The girl rolled her eyes. “You want permission to betray your friend. The one sh
e loved. The one you still do. That’s what you want from those gods.”
He sucked in a long breath through his teeth. He tried to be angry at her.
She didn’t wait to see what words he put together. He was grateful. Kaie wasn’t sure they’d make any sense. “You’re the one my brother calls Bruhani. I wasn’t sure before. But you are, aren’t you?”
He laughed a little, more from relief than amusement. “I didn’t know Vaughan had a sister. And I didn’t know the name was special. I figured it meant new guy or something.”

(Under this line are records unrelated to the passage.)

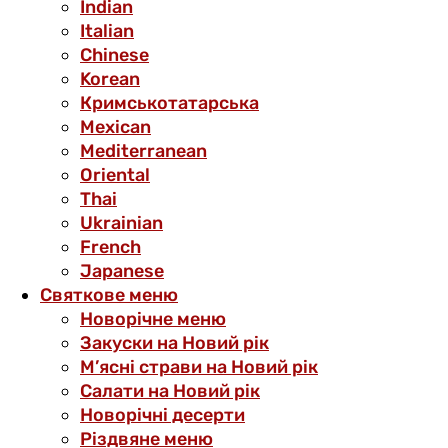
Indian
Italian
Chinese
Korean
Кримськотатарська
Mexican
Mediterranean
Oriental
Thai
Ukrainian
French
Japanese
Святкове меню
Новорічне меню
Закуски на Новий рік
М’ясні страви на Новий рік
Салати на Новий рік
Новорічні десерти
Різдвяне меню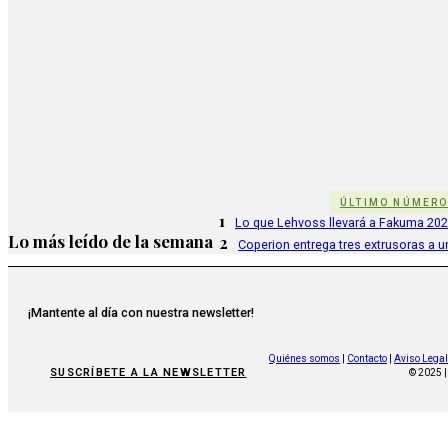
ÚLTIMO NÚMER
1
Lo que Lehvoss llevará a Fakuma 20
Lo más leído de la semana
2
Coperion entrega tres extrusoras a u
¡Mantente al día con nuestra newsletter!
Quiénes somos
|
Contacto
|
Aviso Legal
SUSCRÍBETE A LA NEWSLETTER
© 2025 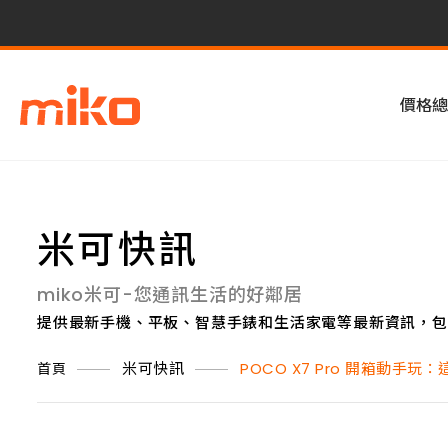
價格總
米可快訊
miko米可-您通訊生活的好鄰居
提供最新手機、平板、智慧手錶和生活家電等最新資訊，包
米可快訊
POCO X7 Pro 開箱動
首頁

She shook her head. “It means something.” She flipped her hair back from her face with a single jerk. Awkward, just like everything else about her, but effective. Her face was pointed and narrow. Like a bird. It was a lot like her brother’s face too. It looked much better on him. She reached out and tapped his head twice, a lopsided smile on her thin lips. “He likes you. He doesn’t like anyone in this place. Just me, and now you. That means something, too.”
“Uh… thanks?”
She rolled her eyes again. Such big eyes. Then she widened her smile, as if to say she forgave him. “He says he’s never heard of anyone with so much of the Jhoda running through them. That it’s almost like you’re more than someone who can touch it, you’re something born from it. Like you’re a bit fay. Maybe more than a bit.”